Given text >>
Start of Block

Cases have held that a debt for a motor vehicle purchased primarily for the use of the Debtor’s spouse was not a 910 vehicle thus a section 506 valuation to reduce the secured amount was permissible. The vehicle must have been acquired for the use of a particular person, the Debtor, for the paragraph to apply. In re Jackson, 338 B.R. 923 Bankr.M.D.Ga.2006).Also see In Re Adams, 2007 Bankr Lexis 616(Bankr. MD GA 2007)(purchased for wife of debtor).

Judge Olson in the Southern Distsrict of Florida reached this conclusion in In re Press, 2006 WL 2724335 (Bankr. S.D. FL. Jul. 26, 2006)(Case No. 06-10978)(where husband and wife have only one car, but evidence demonstrated that car acquired for personal use of non-debtor spouse, vehicle was not within the meaning of hanging paragraph.)

But compare In Re Phillips, 362 BR 284(Bankr. ED Va 2007) which rejected the above decisions, in part based on Fourth Circuit opinions interpreting personal use. The hanging paragraph refers to personal use, not to personal, family or household use as in other code sections. Phillips essentially construed personal use to not include business use, but that it does include other household or family use.

e. Or if collateral for that debt consists of any other thing of value:

Does this clause also apply to vehicle loans that have any additional collateral? This provision precedes the clause as to debt incurred within one year. This clause is designed to prevent lien stripping of other personal property such as collateral for furniture loans and might have nothing to do with motor vehicle loans. However, vehicle loans that are not purchase money collateral should be covered by this section.

End of Block

Collected data >>
Start of Block

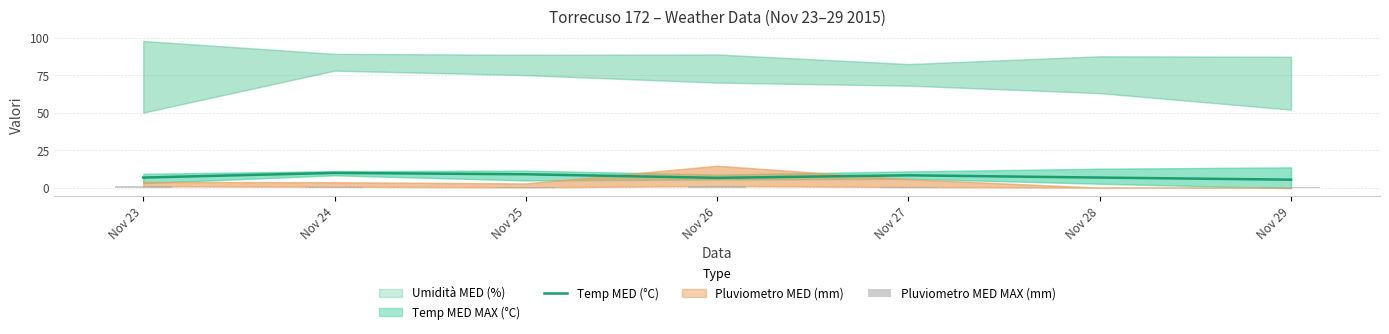

At which category is the sum across all series the highest?

Nov 24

End of Block

What to do >>
(A) In the text on 910 vehicle loans, what kind of use did In re Phillips construe "personal use" not to include?
(B) Please continue the text on 910 vehicle loans from the point where it stops.

Answers to the exercises >>
(A) Business use.

(B)
E. Surrender or eat steel

Fine, we now have a 910 vehicle that the debtor cannot reduce the valuation and is stuck with the full amount of the debt. In a 910 vehicle, the debtor cannot bifurcate the claim between the secured and unsecured portion. With what has been described as what is good for the goose is good for the gander, cases have generally held that if the claim cannot be bifurcated, and if the debtor wants to surrender the vehicle, the creditor must accept the vehicle as full payment without any deficiency and no longer has any unsecured claim. For the first principal case on this issue, see In re Ezell, Also see In re Brown, 346 B.R. 868 (Bankr. N.D. Fla. 2006), In re Roth, 2007 Bankr Lexis 1647(Bankr. ND IN May 4, 2007)(finding that courts are 3 to 1 in favor of surrender in full satisfaction); In re Williams, 2007 Bankr. Lexis 1754 (Bankr MD FL May 21, 2007)(J. Jennemann). Appellate courts have recently split. Adopting the majority view, see in In re Quick, 2007 WL 1941749)(10th Cir BAP July 5, 2007), and In re Osborne, 363 BR 72 (8th Cir. BAP. 2007). However, the minority position has recently been adopted by appellate courts in In re Wright, 2007 WL 1892502(7th Cir. July 3, 2007), and In re Natalie Rodriquez, -BR-, (9th Cir BAP August 28, 2007), Case No. WW-07-1046-MoDJ.

F. Interest rate

There are a number of issues pertaining to the appropriate interest rate. Prior to the enactment of BAPCPA, the United States Supreme Court in Till v. SCS Credit Corp., 541 US 465(2004) addressed the issue of the appropriate interest to pay the value of the secured claim over time. The Court essentially concluded that the bankruptcy courts should look at the prime rate as the base plus a risk factor. Typically, at least in the Southern District of Florida, plans provide for the prime rate plus 2% to payoff the vehicle. The application of Till especially in relation to the new 910 creates several legal issues. The wide range of decisions and local practice lead to different results in different jurisdictions. Some of these issues and example cases are listed below.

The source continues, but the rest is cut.